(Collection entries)

________________

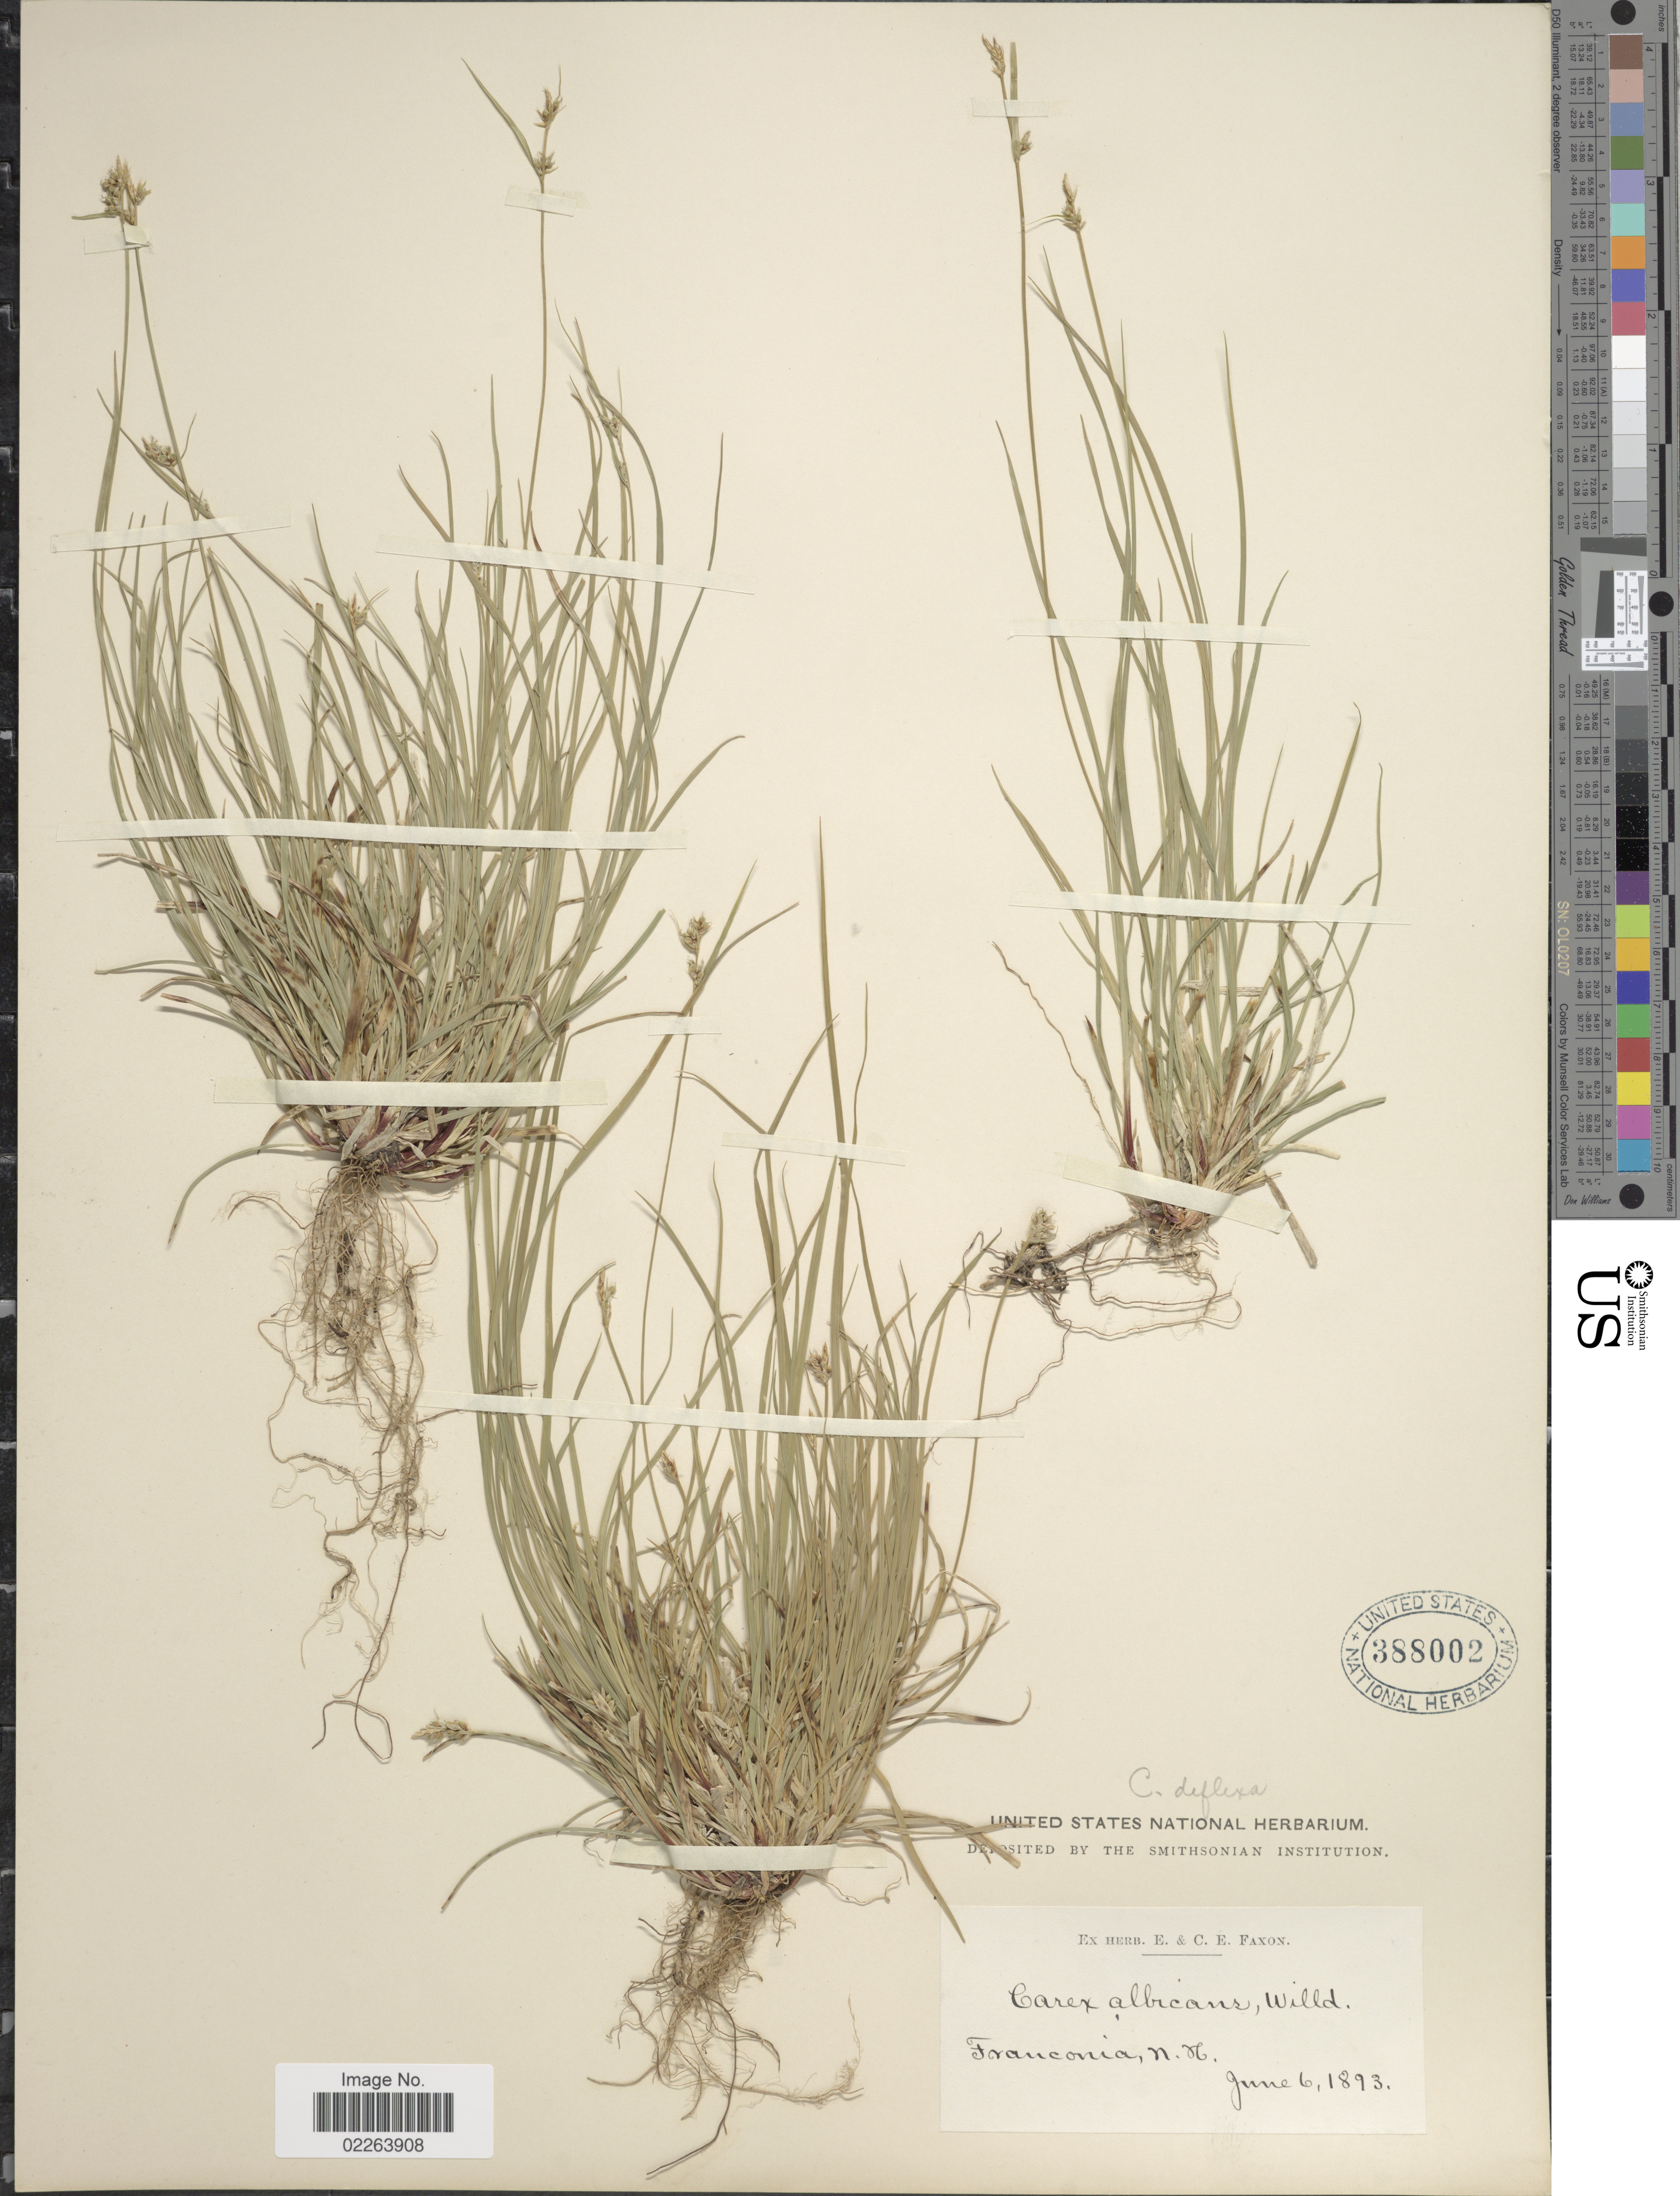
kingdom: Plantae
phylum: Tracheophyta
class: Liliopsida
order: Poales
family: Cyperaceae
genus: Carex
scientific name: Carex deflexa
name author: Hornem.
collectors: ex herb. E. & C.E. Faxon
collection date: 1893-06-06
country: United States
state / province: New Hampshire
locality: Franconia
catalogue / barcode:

________________

SHORT EXERCISE
Rewrite the collection entries with "locality" replaced by "site" throughout, keeping everything else the same and leaving out the pictures.

FINISHED EXERCISE
kingdom: Plantae
phylum: Tracheophyta
class: Liliopsida
order: Poales
family: Cyperaceae
genus: Carex
scientific name: Carex deflexa
name author: Hornem.
collectors: ex herb. E. & C.E. Faxon
collection date: 1893-06-06
country: United States
state / province: New Hampshire
site: Franconia
catalogue / barcode:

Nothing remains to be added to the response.